Helping hands: Latino community rushed to support immigrants impacted by October’s wildfires
Eminol de Los Santos and his family desperately needed assistance after October’s wildfires destroyed their Coffey Park rental home, cars and all their other belongings. Uneasy about seeking federal aid, he sought out support in the Latino community, which mobilized within hours after the fires erupted Oct. 8 to assist displaced immigrant families.
One of the first people he saw was Omar Medina, a man he recognized from four years earlier when Medina campaigned for the Santa Rosa City Schools board. He felt a wave of relief. “It was a blessing,” de Los Santos said of the comfort and support received from Medina, later named coordinator of the newly created UndocuFund, that provides financial assistance to undocumented families impacted by the fire.
Medina, along with community organizers like Raizes Collective founder Isabel Lopez and Alegria de La Cruz, chief deputy county counsel for Sonoma County, spent the critical days of the wildfires providing accurate details in Spanish on the fire locations and the evacuation orders, countering misinformation that was creating confusion and panic among the immigrant community. When the smoke cleared, and the community toll became visible, their focus shifted to getting families disaster relief.
While de Los Santos’ neighborhood of Coffey Park was leveled by flames, the domino effect of the fires on the Latino community was also profound: hundreds of landscapers, contractors and home care workers lost jobs at homes destroyed in Fountaingrove and elsewhere. Others found themselves facing eviction from their rented homes as landlords made them available to people they knew who were displaced by the fires. Suddenly, the Latino community needed basics such as shelter, food, clothing and financial aid for rent and security deposits.
It was a friend who referred him to Medina after seeing a Facebook post about UndocuFund, said de Los Santos, who first was greeted by Medina’s mom, Ana Mejia, when he stopped by their home in late November to apply for aid.
“She was just so kind,” de Los Santos said, surprised by the calm he felt.
Mejia, 63, who also housed families displaced by the fires, started volunteering with her son as soon as UndocuFund was launched.
“We need to help one another,” she said. It’s the only way the community will recover, she said.

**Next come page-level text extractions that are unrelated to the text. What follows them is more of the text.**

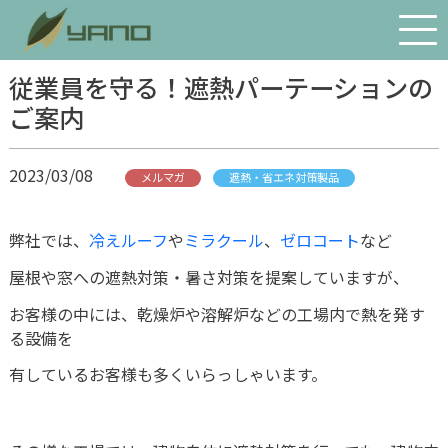
会社案内
従業員を守る！遮熱パーテーションの
ご案内
経営理念・社長あいさつ
会社概要・沿革
2023/03/08
メルマガ
遮熱・省エネ対策製品
アクセス
物流体制
弊社では、
冷えルーフ
や
ミラクール
、
ゼロコート
など
環境への取り組み
屋根や窓への遮熱対策・暑さ対策を提案していますが、
SDGs宣言
お客様の中には、乾燥炉や溶解炉などの工場内で熱を発す
矢野の歴史
る設備を
プライバシーポリシー
有しているお客様も多くいらっしゃいます。
お問い合わせ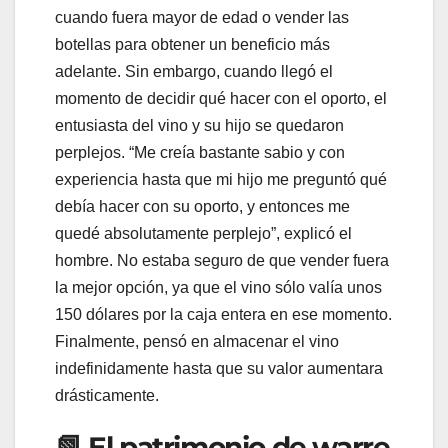
cuando fuera mayor de edad o vender las
botellas para obtener un beneficio más
adelante. Sin embargo, cuando llegó el
momento de decidir qué hacer con el oporto, el
entusiasta del vino y su hijo se quedaron
perplejos. “Me creía bastante sabio y con
experiencia hasta que mi hijo me preguntó qué
debía hacer con su oporto, y entonces me
quedé absolutamente perplejo”, explicó el
hombre. No estaba seguro de que vender fuera
la mejor opción, ya que el vino sólo valía unos
150 dólares por la caja entera en ese momento.
Finalmente, pensó en almacenar el vino
indefinidamente hasta que su valor aumentara
drásticamente.
📗 El patrimonio de warre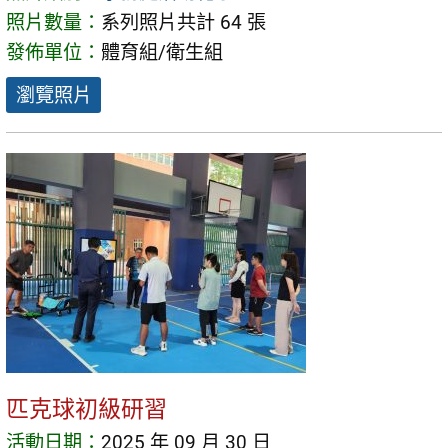
照片數量：
系列照片共計 64 張
發佈單位：
體育組/衛生組
瀏覽照片
匹克球初級研習
活動日期：
2025 年 09 月 30 日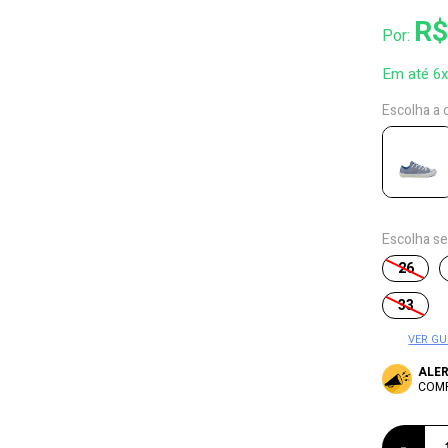
R$
Por:
Em até 6
Escolha a 
Escolha s
26
33
VER GU
ALE
COM
-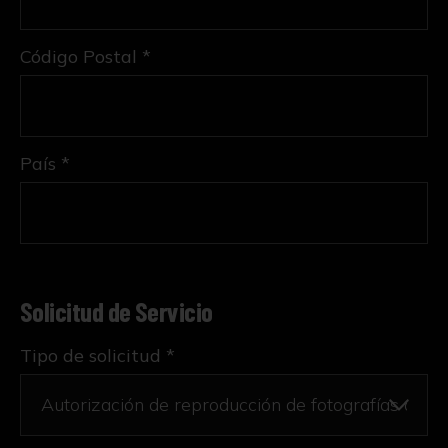
Código Postal *
País *
Solicitud de Servicio
Tipo de solicitud *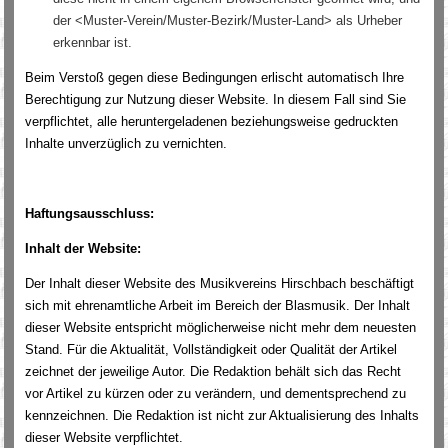
der <Muster-Verein/Muster-Bezirk/Muster-Land> als Urheber
erkennbar ist.
Beim Verstoß gegen diese Bedingungen erlischt automatisch Ihre
Berechtigung zur Nutzung dieser Website. In diesem Fall sind Sie
verpflichtet, alle heruntergeladenen beziehungsweise gedruckten
Inhalte unverzüglich zu vernichten.
Haftungsausschluss:
Inhalt der Website:
Der Inhalt dieser Website des Musikvereins Hirschbach beschäftigt
sich mit ehrenamtliche Arbeit im Bereich der Blasmusik. Der Inhalt
dieser Website entspricht möglicherweise nicht mehr dem neuesten
Stand. Für die Aktualität, Vollständigkeit oder Qualität der Artikel
zeichnet der jeweilige Autor. Die Redaktion behält sich das Recht
vor Artikel zu kürzen oder zu verändern, und dementsprechend zu
kennzeichnen. Die Redaktion ist nicht zur Aktualisierung des Inhalts
dieser Website verpflichtet.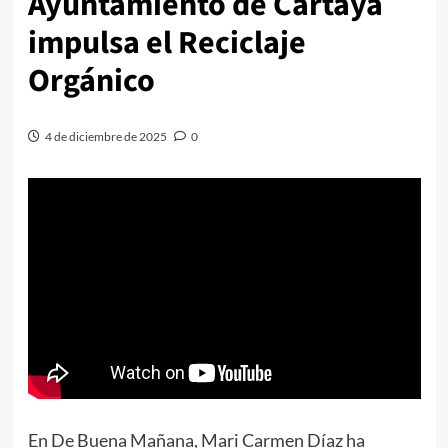
Ayuntamiento de Cartaya
impulsa el Reciclaje
Orgánico
4 de diciembre de 2025
0
En De Buena Mañana, Mari Carmen Díaz ha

De Los Santos said it was nothing like his experience with Federal Emergency Management Agency officials who had set up a hub in downtown Santa Rosa. He said the first thing they asked for was a Social Security number, so he and his family walked out. They later tried applying for federal aid after they heard they could do so through their U.S.-born children but were denied that over what de Los Santos said was an application error. They never appealed.
An effort launched by Graton Day Labor Center, North Bay Organizing Project and North Bay Jobs with Justice, UndocuFund has provided $4 million in aid to 1,400 undocumented families impacted by the fires, Medina said. Many people had skipped the FEMA line out of fear of deportation, he said.
“It’s justifiable given the climate that we’re in,” said Medina, who already had been working with undocumented immigrants through the North Bay Rapid Response Network of Sonoma and Napa counties, which mans a ?24-hour emergency hotline.
About a month after the firestorm wiped out 5,130 homes and killed 24 people in Sonoma County, Medina, 39, and other organizers held the first UndocuFund clinic at the Roseland Village Neighborhood Center on Sebastopol Road, where 115 families signed up for assistance.
‘A trusted source’
Four miles north, Anita Maldonado and her team at California Human Development had set up a wildfire relief and resource center after noticing families weren’t visiting the FEMA hub.
“They wanted to come to a trusted source,” said Maldonado, the nonprofit’s executive director.
So far, they’ve helped 1,200 families who lost homes or wages because of the fires with rental assistance, security deposits, utility bills and gift cards, said Jenna Brager, who oversees the relief center. Families still continue to trickle in seeking help, including mental health support. The nonprofit now is offering weekly grief and mental support groups at the facility off Airway Drive in Santa Rosa.
“We’re seeing a lot of impacts on emotional and mental health for our clients. There’s a lot of grief,” Brager said. “We have lots of clients who haven’t returned to stable housing or stable incomes.”
The fires shook the immigrant community, one that already had been on edge after increased immigration enforcement around the state and country.